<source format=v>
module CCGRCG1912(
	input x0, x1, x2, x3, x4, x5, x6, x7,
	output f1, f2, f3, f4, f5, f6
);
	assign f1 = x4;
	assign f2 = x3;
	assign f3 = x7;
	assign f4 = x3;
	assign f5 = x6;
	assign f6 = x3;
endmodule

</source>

● ● ● ● ●

*ACTIVITY*. Could you return all of the entries exactly as they stand?

*TASK OUTPUT*.
<source format=v>
module CCGRCG1912(
	input x0, x1, x2, x3, x4, x5, x6, x7,
	output f1, f2, f3, f4, f5, f6
);
	assign f1 = x4;
	assign f2 = x3;
	assign f3 = x7;
	assign f4 = x3;
	assign f5 = x6;
	assign f6 = x3;
endmodule

</source>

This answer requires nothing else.